Kembali ke masalah IPK, ini sangat berbanding terbalik dengan syarat lowongan kerja "memiliki pengalaman kerja".
Syarat tersebut hanya mencari yang sudah berpengalaman meski syarat ini juga menyebalkan, bukan memiliki segudang teori.
Terlebih lagi lapangan pekerjaannya umum, sangat tidak logis jika menggunakan syarat IPK pada lowongannya.
Sebagai contoh, lowongan menjadi jurnalis dengan "IPK minimal 3,00 di setiap jurusan", padahal yang ideal adalah yang berpengalaman atau berminat.
Kasihan jika ada yang berkuliah di Program Studi Teknik Sipil harus menguburkan mimpi menjadi jurnalis karena IPK-nya 2,50, misalnya.
Mengubah paradigma
Indonesia masih dikuasai oleh generasi boomer yang sebagian besar masih menganggap nilai adalah di atas segalanya.
Padahal, tidak selamanya mahasiswa tersebut memiliki kecerdasan yang rendah dan yang terpenting adalah etika dan memiliki kemauan kuat untuk bekerja.
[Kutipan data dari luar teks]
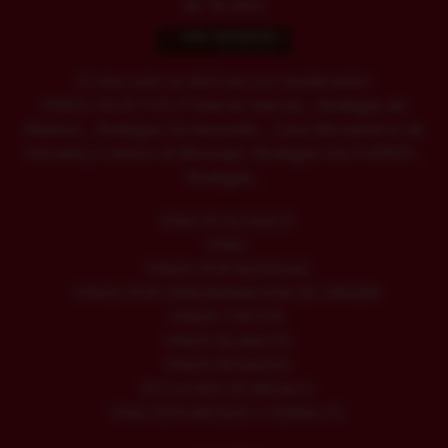
de 18 años
El vino solo se disfruta con moderación
VINOS SELECTOS Primeras marcas: , Bodegas de
Mateos, , Bodegas Gordoncello, , Cava Monasterio de
Veruela y Camino al Moncayo. Bodegas SALVUEROS ,
Bodegas...
VINO ECOLOGICO
VINO
VINOS POR BODEGAS
VINOS POR DENOMINACION DE ORIGEN
VINOS TINTOS
VINOS BLANCOS
VINOS ROSADOS
ESTUCHES DE REGALO
VINO ESPUMOSOS Y VERMUTS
Kuliah di perguruan tinggi hanya mengembangkan pola pikir meski dicampur dengan aspek akademik.
Selebihnya, lapangan yang menempanya menjadi apa dan bagaimana, bukan stigma yang berdasarkan pada IPK.
Para generasi milenial, X, hingga Z yang membantu meyakinkan mereka bahwa nilai bukan segalanya.